◆ SELECTED EXCERPT:
His testimony has been covered up for more than two years. According to journalist Aaron Maté, in September 2018 the HIC voted unanimously to release the transcripts of witness interviews (including Henry’s). But in March 2019, Democratic Representative Adam Schiff—who was one of those conducting the interview with Henry—ordered the Office of the Director of National Intelligence (ODNI) to withhold the documents from White House lawyers intending to review them for executive privilege. Schiff refused to release the transcripts until a few days ago, after Trump ally and acting ODNI Director Richard Grenell threatened to release them himself.

Henry’s statements to the Intelligence Committee make repeated reference to “indicators” and “circumstantial evidence” of a hack, but these cannot disguise the fact that no hard proof could be produced. He makes this admission in several of his answers to Committee members’ questions:

“We did not have concrete evidence that the data was exfiltrated [moved electronically] from the DNC, but we have indicators that it was exfiltrated.”

“There are times when we can see data exfiltrated, and we can say conclusively. But in this case it appears it was set up to be exfiltrated, but we just don’t have the evidence that says it actually left.”

“There’s not evidence that they were actually exfiltrated. There’s circumstantial evidence but no evidence that they were actually exfiltrated.”

“There is circumstantial evidence that that data was exfiltrated off the network… We didn’t have a sensor in place that saw data leave. We said that the data left based on the circumstantial evidence. That was the conclusion that we made.”

As for the allegation that agents of the Russian state were responsible for this Schrödinger’s hack, Henry simply told the Intelligence Committee what he “believed” to be the case.

“There are other nation-states that collect this type of intelligence for sure,” he said, “but the—what we would call the tactics and techniques were consistent with what we’d seen associated with the Russian state.”

CrowdStrike’s internal investigation “saw activity that we believed was consistent with activity we’d seen previously and had associated with the Russian Government.”

CrowdStrike has multiple ties to pro-Democratic Party sections of the US elite, hellbent on an aggressive confrontation with Russia.

◆ INFORMATION PROVIDED:

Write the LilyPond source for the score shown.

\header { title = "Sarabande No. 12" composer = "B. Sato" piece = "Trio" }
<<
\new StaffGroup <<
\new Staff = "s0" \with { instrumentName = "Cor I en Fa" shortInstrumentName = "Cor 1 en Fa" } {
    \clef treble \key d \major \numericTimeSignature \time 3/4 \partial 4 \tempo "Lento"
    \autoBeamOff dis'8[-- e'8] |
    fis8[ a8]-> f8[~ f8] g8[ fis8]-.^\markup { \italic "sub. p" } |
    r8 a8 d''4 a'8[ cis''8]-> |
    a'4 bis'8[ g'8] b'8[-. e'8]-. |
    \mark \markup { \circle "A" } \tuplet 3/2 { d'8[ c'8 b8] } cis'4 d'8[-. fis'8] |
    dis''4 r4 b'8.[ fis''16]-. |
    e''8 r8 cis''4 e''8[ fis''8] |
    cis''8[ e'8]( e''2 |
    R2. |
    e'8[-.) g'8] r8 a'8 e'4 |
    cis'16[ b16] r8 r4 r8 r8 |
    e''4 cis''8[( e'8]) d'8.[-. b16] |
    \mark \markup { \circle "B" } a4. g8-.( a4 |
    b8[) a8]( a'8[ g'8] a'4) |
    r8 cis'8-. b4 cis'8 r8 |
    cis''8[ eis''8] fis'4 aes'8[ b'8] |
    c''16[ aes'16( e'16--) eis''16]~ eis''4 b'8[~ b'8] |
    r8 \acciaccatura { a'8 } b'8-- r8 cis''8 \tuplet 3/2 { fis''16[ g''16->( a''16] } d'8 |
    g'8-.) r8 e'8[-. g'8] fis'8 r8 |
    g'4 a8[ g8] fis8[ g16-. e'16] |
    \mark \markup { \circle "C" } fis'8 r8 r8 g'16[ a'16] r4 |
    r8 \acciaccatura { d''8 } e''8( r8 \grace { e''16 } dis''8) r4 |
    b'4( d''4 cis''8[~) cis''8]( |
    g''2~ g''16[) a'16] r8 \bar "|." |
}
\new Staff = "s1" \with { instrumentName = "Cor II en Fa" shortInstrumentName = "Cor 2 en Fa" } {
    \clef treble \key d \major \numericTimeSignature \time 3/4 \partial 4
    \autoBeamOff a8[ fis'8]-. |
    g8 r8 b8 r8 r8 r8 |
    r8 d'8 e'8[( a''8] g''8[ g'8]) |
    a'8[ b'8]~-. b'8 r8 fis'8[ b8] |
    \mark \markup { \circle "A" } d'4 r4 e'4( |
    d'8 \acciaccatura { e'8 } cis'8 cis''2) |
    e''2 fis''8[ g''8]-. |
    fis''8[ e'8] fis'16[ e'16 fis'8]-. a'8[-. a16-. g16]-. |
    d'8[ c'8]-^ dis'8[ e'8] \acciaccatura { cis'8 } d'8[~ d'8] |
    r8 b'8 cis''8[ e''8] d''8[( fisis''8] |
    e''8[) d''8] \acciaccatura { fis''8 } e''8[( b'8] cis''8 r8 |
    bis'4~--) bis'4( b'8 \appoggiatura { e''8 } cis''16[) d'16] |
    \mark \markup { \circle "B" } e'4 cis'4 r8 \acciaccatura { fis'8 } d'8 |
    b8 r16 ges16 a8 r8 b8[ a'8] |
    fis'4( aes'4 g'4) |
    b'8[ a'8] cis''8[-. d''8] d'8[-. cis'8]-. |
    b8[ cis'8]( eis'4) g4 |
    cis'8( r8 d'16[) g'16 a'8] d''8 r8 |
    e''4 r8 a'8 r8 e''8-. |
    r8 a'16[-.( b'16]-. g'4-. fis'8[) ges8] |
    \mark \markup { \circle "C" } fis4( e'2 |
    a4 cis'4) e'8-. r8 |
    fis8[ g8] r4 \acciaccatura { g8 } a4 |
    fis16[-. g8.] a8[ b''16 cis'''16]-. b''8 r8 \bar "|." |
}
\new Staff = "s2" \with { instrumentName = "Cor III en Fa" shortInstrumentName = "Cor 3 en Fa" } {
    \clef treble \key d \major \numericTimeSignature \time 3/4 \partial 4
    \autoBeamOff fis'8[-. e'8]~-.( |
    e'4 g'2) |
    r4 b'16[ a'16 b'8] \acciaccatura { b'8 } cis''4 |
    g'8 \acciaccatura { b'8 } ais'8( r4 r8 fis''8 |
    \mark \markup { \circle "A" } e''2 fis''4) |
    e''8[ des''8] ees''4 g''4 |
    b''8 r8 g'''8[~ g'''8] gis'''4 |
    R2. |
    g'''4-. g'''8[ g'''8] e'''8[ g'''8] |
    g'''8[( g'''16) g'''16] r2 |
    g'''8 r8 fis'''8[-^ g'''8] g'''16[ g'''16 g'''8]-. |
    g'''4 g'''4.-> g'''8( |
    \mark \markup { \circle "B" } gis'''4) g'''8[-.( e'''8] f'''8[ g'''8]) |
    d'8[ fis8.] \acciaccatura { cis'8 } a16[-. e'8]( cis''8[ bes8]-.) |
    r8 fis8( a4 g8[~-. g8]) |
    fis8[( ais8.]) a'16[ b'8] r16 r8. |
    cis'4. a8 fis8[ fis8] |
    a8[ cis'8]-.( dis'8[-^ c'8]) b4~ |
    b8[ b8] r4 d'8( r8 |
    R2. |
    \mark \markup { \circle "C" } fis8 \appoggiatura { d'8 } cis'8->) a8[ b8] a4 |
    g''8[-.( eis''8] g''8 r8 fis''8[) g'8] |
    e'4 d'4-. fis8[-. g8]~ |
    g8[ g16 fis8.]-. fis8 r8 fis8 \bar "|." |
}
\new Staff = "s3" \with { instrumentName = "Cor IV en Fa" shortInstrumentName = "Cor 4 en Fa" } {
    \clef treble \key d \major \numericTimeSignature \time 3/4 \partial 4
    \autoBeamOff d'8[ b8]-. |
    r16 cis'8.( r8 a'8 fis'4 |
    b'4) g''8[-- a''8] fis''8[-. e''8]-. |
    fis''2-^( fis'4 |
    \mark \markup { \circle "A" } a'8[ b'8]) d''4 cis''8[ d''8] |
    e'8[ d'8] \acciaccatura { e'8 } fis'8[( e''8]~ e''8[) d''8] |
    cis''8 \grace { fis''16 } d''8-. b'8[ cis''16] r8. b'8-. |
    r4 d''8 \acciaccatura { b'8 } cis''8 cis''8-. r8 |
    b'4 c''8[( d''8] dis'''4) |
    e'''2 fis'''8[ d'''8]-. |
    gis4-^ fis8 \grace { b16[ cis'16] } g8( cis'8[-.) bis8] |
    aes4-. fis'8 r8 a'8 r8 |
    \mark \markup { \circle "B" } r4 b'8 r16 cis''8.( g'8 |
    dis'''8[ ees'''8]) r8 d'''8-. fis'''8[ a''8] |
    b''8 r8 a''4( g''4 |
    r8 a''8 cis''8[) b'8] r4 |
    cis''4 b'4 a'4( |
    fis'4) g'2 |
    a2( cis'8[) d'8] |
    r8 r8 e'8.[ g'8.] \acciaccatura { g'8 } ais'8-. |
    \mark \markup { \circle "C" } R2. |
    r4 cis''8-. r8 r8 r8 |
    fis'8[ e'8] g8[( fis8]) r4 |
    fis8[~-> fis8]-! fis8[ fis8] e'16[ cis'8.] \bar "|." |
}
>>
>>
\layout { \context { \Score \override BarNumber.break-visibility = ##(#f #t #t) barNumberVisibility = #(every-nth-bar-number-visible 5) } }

◆ WHAT IS NEEDED:
Reproduce the passage on Henry's testimony word for word from "As for the allegation" up to and including "confrontation with Russia.".

◆ RESPONSE AREA:
As for the allegation that agents of the Russian state were responsible for this Schrödinger’s hack, Henry simply told the Intelligence Committee what he “believed” to be the case.

“There are other nation-states that collect this type of intelligence for sure,” he said, “but the—what we would call the tactics and techniques were consistent with what we’d seen associated with the Russian state.”

CrowdStrike’s internal investigation “saw activity that we believed was consistent with activity we’d seen previously and had associated with the Russian Government.”

CrowdStrike has multiple ties to pro-Democratic Party sections of the US elite, hellbent on an aggressive confrontation with Russia.